Néanmoins, le mal le plus perturbant, le moins accessible aussi, est celui du monde intérieur, celui du « présent ». Atta pousse l’art de la description à son paroxysme. Tout y est détaillé : accents, gestuelles, accoutrements, paysages… Toujours à travers le regard d’un personnage, l’introspection ne semble pouvoir se faire ici qu’en regardant autour de soi, qu’en écoutant et regardant l’autre. Voilà pourquoi la relation qu’entretiennent tous les personnages expatriés dans ce roman avec le Nigeria, terre mère, est source de malaise. Certains à l’image de Bandele ou de Subu décident de le contourner, d’autres comme le fait Deola, l’affrontent. C’est à l’issu de ce travail que commence, selon l’auteur, la réelle construction de l’être.

L’Ombre d’une différence ou le féminisme
« C’est la photographie d’une Africaine devant une terre désertique. […] Sous l’image, une légende : je suis forte ».
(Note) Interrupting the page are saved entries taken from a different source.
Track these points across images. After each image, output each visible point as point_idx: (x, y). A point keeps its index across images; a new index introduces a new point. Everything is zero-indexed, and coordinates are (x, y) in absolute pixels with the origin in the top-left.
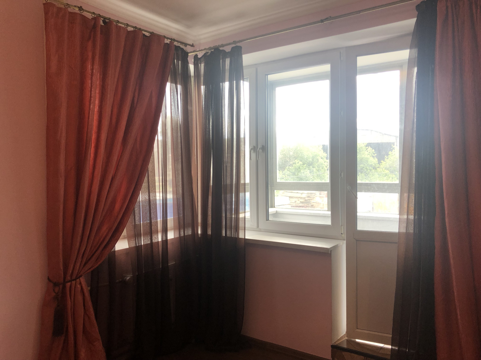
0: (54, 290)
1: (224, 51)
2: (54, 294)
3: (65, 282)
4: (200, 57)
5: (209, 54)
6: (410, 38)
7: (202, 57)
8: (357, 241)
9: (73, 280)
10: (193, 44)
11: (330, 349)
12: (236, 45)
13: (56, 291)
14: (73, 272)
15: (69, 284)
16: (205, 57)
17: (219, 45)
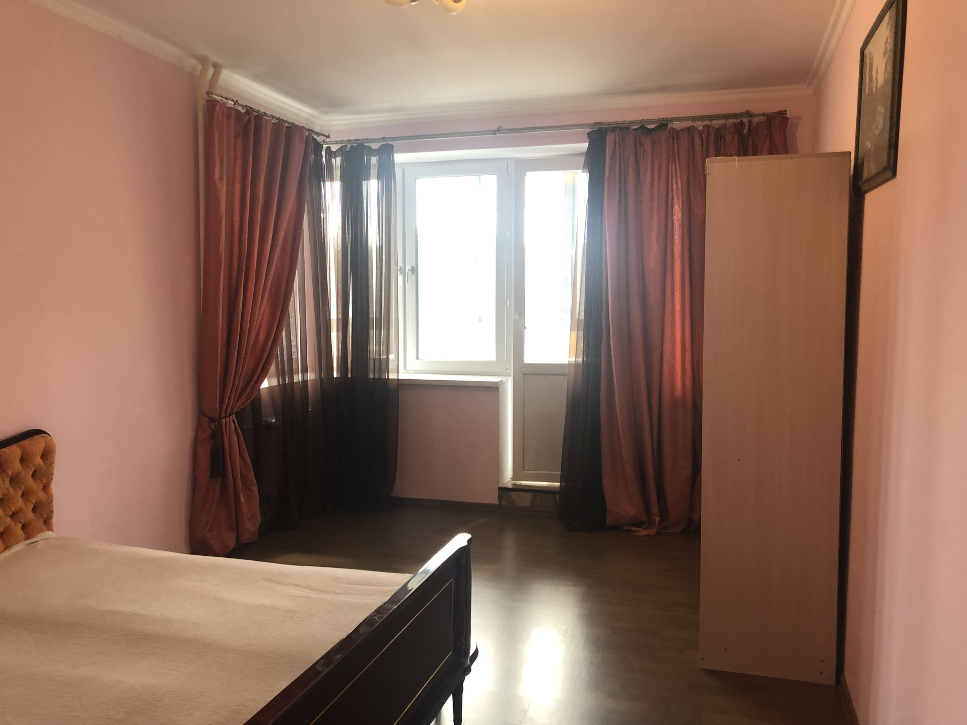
0: (210, 427)
1: (369, 147)
2: (210, 431)
3: (220, 419)
4: (334, 151)
5: (348, 148)
6: (583, 158)
7: (338, 150)
8: (525, 374)
9: (228, 417)
10: (329, 135)
11: (497, 491)
12: (386, 143)
13: (212, 427)
14: (227, 407)
15: (224, 420)
16: (342, 151)
17: (362, 139)
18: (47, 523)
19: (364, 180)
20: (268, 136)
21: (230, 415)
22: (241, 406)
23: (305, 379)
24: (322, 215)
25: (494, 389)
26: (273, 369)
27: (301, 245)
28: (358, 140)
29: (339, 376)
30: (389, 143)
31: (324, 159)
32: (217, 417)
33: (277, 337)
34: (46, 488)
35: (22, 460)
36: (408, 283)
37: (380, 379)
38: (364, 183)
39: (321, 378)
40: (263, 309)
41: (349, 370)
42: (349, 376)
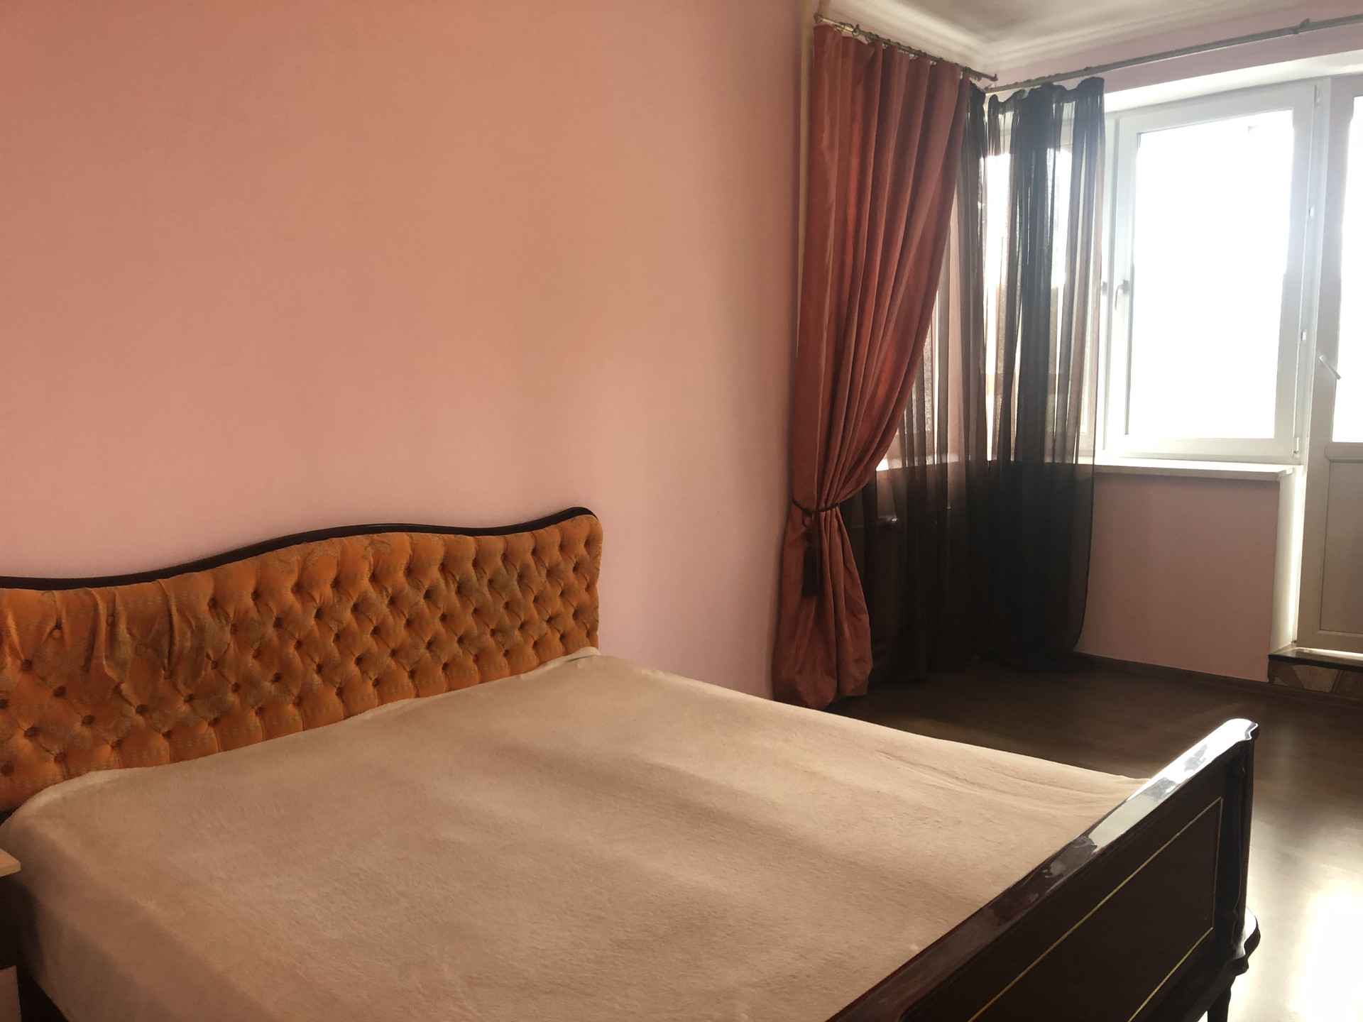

À l’instar d’une Morrisson, d’une Angelou ou encore de Maryse Condé, l’écriture de Sefi Atta met la femme au centre, et les hommes en personnages secondaires. Subu, carriériste talentueuse, Jaiye dont le caractère impétueux bouleverse parfois la bienséance lagosienne ou encore Eno, femme de poigne qui n’hésite pas à affronter sa belle-famille conservatrice, les femmes de Sefi Atta paraissent inébranlables. Même si parfois cette force trompeuse laisse entrevoir une certaine fatalité. Deola, aurait tout d’une féministe. Indépendante, tout ce qui implique le mariage et la famille comme accomplissement de soi la rebute. Et pourtant, elle n’existe qu’à partir de sa rencontre amoureuse, celle qu’elle fait dans un Nigeria contemporain qu’elle redécouvre : « Il lui a dit qu’elle était belle. Aucun homme n’a jamais dit qu’elle était belle. » Jusque-là, personne ne la voyait, ne l’observait. C’était SON rôle. Celui d’une femme qui avait peur de se définir à travers un être aimé de peur de perdre l’image qu’elle s’était forgée d’elle-même en observant « ces » femmes qui voulaient être ou étaient mères et qui se battaient dans une sphère qui lui semblait moins importante que tout ce qui se passait à plus grande échelle. Elle se met alors à changer, à évoluer et cette guerre contre elle-même, son histoire, celle de ces sociétés injustes semble vaine : « Ça fait un moment que Deola n’a pas pensé à la guerre, et tout ce qu’elle veut, c’est voir le visage de Wale à nouveau. »
Un roman sur l’affirmation de soi, dans une quête intérieure, qui oblige à se confronter au monde complexe, aux frontières physiques et mentales. Un roman foncièrement contemporain.